2. Memory OOM (memory.limit_in_bytes) When you set a limit of 512Mi, the kernel writes 536870912 to this file.

  • If the app asks for more? The kernel invokes the OOM Killer (Out of Memory Killer) to instantly terminate the process (SIGKILL).

The Engineering Takeaway

"Containers" technically do not exist. There is no kernel object called "Container". There are only normal Linux processes that have been tricked by Namespaces (so they can't see neighbors) and restricted by Cgroups (so they don't eat all the RAM).

4. Prove it to yourself (Hands-on CLI)

You don't need Docker or Kubernetes to see this. You just need Linux (or a VM).

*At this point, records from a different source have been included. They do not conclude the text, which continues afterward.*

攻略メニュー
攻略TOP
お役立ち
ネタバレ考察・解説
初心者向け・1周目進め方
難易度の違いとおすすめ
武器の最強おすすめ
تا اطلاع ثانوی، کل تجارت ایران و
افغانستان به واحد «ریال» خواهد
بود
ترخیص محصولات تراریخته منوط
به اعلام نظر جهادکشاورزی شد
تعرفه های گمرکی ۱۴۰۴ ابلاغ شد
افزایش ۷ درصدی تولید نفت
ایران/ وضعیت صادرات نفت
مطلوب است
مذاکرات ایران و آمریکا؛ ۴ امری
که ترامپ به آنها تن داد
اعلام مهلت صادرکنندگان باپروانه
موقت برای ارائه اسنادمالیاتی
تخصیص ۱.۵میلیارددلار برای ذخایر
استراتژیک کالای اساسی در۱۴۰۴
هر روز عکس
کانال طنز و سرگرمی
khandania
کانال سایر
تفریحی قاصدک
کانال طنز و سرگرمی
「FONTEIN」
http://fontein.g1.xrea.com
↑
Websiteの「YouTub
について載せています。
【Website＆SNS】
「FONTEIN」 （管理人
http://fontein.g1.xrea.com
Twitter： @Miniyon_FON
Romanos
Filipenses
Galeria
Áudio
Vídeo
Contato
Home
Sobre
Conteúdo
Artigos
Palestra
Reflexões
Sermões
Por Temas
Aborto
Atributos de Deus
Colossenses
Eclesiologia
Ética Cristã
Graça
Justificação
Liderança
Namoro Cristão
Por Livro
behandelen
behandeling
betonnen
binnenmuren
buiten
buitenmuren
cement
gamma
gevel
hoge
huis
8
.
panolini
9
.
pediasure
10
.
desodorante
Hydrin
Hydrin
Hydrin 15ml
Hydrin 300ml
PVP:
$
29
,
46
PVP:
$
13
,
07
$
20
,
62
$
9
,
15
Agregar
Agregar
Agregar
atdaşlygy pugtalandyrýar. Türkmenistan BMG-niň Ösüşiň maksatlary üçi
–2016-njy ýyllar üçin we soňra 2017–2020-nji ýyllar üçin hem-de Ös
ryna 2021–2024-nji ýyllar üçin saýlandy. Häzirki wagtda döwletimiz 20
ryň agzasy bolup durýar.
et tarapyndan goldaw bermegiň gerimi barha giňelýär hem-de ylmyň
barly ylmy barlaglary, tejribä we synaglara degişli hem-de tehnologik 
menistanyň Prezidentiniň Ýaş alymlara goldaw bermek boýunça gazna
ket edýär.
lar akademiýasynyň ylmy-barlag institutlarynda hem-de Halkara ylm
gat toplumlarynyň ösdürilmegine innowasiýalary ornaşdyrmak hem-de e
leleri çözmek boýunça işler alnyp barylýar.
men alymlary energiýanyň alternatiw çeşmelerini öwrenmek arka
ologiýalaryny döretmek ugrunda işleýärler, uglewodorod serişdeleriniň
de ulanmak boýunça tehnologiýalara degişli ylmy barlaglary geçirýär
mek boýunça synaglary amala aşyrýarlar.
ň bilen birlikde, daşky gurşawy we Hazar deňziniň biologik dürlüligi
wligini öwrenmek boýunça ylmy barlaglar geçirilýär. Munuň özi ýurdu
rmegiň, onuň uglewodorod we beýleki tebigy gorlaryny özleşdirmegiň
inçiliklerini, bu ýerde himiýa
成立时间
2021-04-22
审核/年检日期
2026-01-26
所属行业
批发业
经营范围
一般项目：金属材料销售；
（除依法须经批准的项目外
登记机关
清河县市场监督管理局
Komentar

A. Create a Namespace manually

The unshare command lets you create a process in a new namespace.

bash
# Become root, then start a new shell in a new PID namespace
sudo unshare --pid --fork --mount-proc /bin/bash

Inside this new shell, run ps aux. You will see you are PID 1. You have become the container.

B. Inspecting Namespaces (lsns)

You can list all namespaces on a host to find "hidden" containers.

bash
lsns -t net

This shows every Network Namespace. If you run a Docker container, a new entry appears here.

C. Break into a Container (nsenter)

This is the most critical troubleshooting command for CKA. If a container has no shell (distroless), how do you debug it?

  1. Find the PID of the container process on the host.
  2. Use nsenter to jump into its namespace using your host's tools.
bash
# 1. Get the PID
PID=$(docker inspect -f '{{.State.Pid}}' my-container)

# 2. Enter the NET and PID namespaces
nsenter --target $PID --net --pid

You are now "inside" the container's reality, but using your host's extensive binary toolkit (curl, tcpdump, strace).